Certains secteurs se sont traditionnellement organisés pour mettre en avant leurs besoins. C’est le cas notamment des organisations professionnelles industrielles dont les succursales ou fédérations européennes constituent des relais privilégiés et des points d’entrées naturelles pour le secteur privé. Celles qui sont déjà largement présentes avec des représentants ou des bureaux européens partent déjà avec une longueur d’avance par leur maitrise des relais d’intelligence et d’influence (pas uniquement français).

En dehors de ces réseaux très structurés, gravitent autour des sphères de décisions, de nombreux groupes de travail et associations qui permettent la circulation de ces informations.

Par ailleurs, disposer de fortes connexions au niveau national avec le secrétariat général, les cabinets ministériels sera un atout différenciant dans cette présidence qui restera tout de même très centralisée.

 

Une période de synergie des pratiques des Affaires publiques entre Bruxelles et Paris avec un paysage politique français vecteur d’opportunités

Reste qu’il est capital de localiser et de contextualiser son discours dans une stratégie d’affaires publiques gagnante. Si un parlementaire français ou un parlementaire allemand ne sont pas sensibles au discours sur l’impact de mesures à prendre sur leur territoire, il en sera de même pour les représentants des États membres au Conseil.

De nombreuses organisations ne disposent pas d’équipes « affaires publiques » dédiées à chaque pays. C’est donc à la charge du responsable affaires publiques de mobiliser, d’intéresser des cadres de l’entreprise au développement d’une stratégie d’affaires publiques européennes ou nationales.
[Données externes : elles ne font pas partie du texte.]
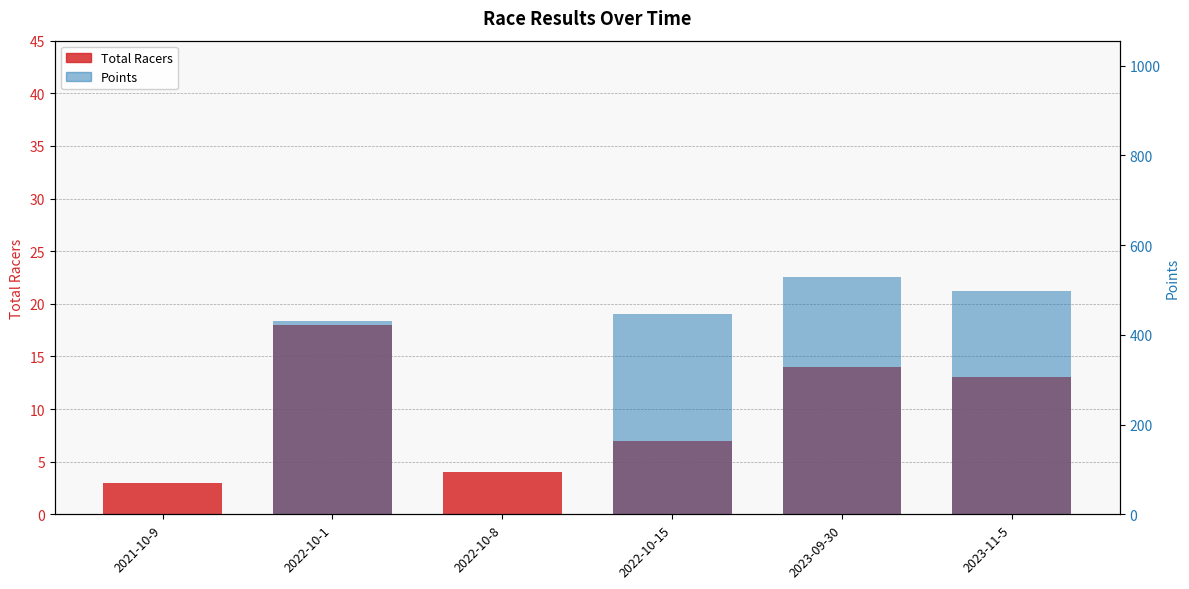

How many distinct data groups are displayed?

2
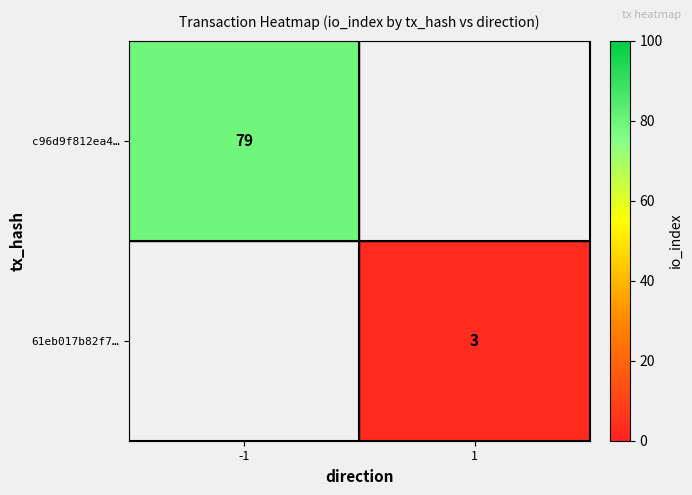

The value of 61eb017b82f7… at 1 is 4. True or false?

False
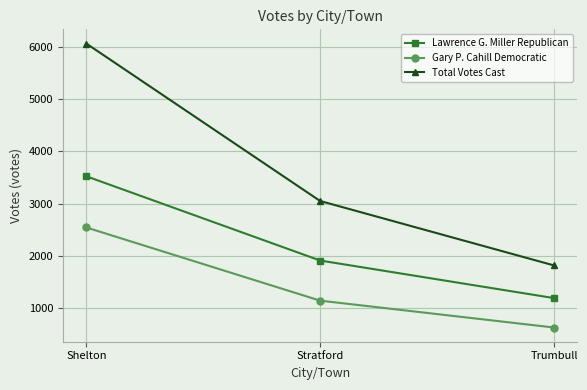

Reading left to right, list all the values displayed in this chart.

Lawrence G. Miller Republican: 3525	1910	1190
Gary P. Cahill Democratic: 2544	1141	626
Total Votes Cast: 6069	3051	1816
Cela nécessite de l’énergie, de la conviction et une capacité à relier les enjeux de business aux problématiques politiques nationales ou locales. C’est à la fois une nécessité pour sensibiliser les départements opérationnels au travail législatif et règlementaire. On note à cet égard que le recrutement de profils affaires publiques s’oriente vers des candidat.es qui ne sont pas uniquement capables de trouver l’information ou de rédiger des rapports savants sur l’actualité européenne, mais vers des professionnels ou des managers qui disposent d’une vraie capacité d’identifier les priorités, une solide connaissance de l’entreprise, de son fonctionnement et une capacité de mobiliser les ressources internes avec efficacité.

Ces profils hybrides – européens avec un ancrage national – disposant d’une capacité à appréhender les impacts sur les opérations et les connecter aux dynamiques locales, nationales et européennes seront sans nul doute très recherchés pour favoriser l’émergence des intérêts des entreprises qu’ils devront représenter.

Ainsi, la séquence politique et électorale qui s’ouvre va permettre aux organisations de s’interroger sur leur stratégie européenne. Va-t-on parler plus et mieux d’Europe ? Il faut l’espérer. Il s’agit là aussi du rôle des professionnels des affaires publiques d’établir des ponts entre le niveau national et européen. La sensibilisation sur les enjeux européens des organisations en sortira grandie, et au fond, le débat public en sera gagnant lui aussi.